For the plant to have time to regenerate, farmers need to skip a harvest every two years. The collective planning and increased income for the families gave it the time required to thrive.
Working under one unified contract also made life easier for everyone. Pharmaceutical companies no longer needed to negotiate hundreds of separate contracts and had a reliable source for the ingredient. And faveira farmers could avoid having to deal with red tape.
“It’s a win-win situation,” Silva said.
Today, Coopcerrado has applied similar strategies for 170 native Cerrado species harvested by the cooperative, sold to local markets, nationwide supermarket chains, multinational companies, and for export. The cooperative negotiates billing, packaging and sale of the products collectively as well. The cooperative also takes responsibility for transportation, providing access for hard-to-reach families and communities in rural areas.
Sharing resources and skills key to success
Members of the cooperative subdivide into hundreds of smaller units. Every 10 families make up a local nucleus that meets monthly to receive support and training from the cooperative’s agronomists and share skills. “Recently, I shared my natural remedy for fending off an aggressive ant attacking the plants,” Ribeiro said. “We share the knowledge we carry between us and also learn from the technical, professional assistance from agronomists.”

- [What you should do]: Could you continue the passage on the Coopcerrado cooperative from its last sentence, in the same style?

- [The data]:
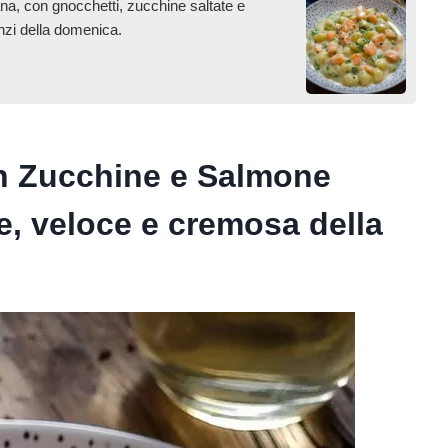
iana, con gnocchetti, zucchine saltate e
nzi della domenica.
n Zucchine e Salmone
le, veloce e cremosa della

- [Reply]:
Thousands of families and communities now make a better living restoring the environment and protecting the region’s biodiversity. But the challenges are still huge.
“Banks won’t dole out credit for this kind of project. They still don’t think it’s a worthwhile investment,” Silva told Mongabay, adding that government support has also fallen under both the Terner and Bolsonaro administrations.
Resource sharing among members helps bridge that gap. A pay-it-forward cyclical credit scheme, which is not always available to due funding limitations, and a free seed bank help support new and existing members.
In 2010, the project granted Ribeiro access to a cyclical project-based credit subsidy to plant her first chili pepper harvest, making it possible for her to get started. Once she earned the money back, the funds reverted to the next farmer.
A path away from greed and exploitation
In coming years, Coopcerrado plans to reach 10,000 families. For this, it needs access to resources such as credit, grants and donations, as well as changes in public policy.
“We want to revert this path of exploitation and greed and show that there is another possible path for the Cerrado,” Silva said.
Government action could make a huge difference in expanding the horizons of sustainable land use in the region, she said, but the prospects under Brazil’s current administration are dim. For years, the cooperative’s farmers sold flour made from the nutritious baru nut to the government for public school meals. But the program was slashed in recent years, and the government terminated the contract.
Improved land rights and government measures to support traditional communities are also in dire need, Silva said. “Many communities face high levels of precarity, but the cooperative can’t replace public policy,” she said.
Ten years after joining the cooperative, Ribeiro says she sees a massive change on her own land, now an organic vegetable farm.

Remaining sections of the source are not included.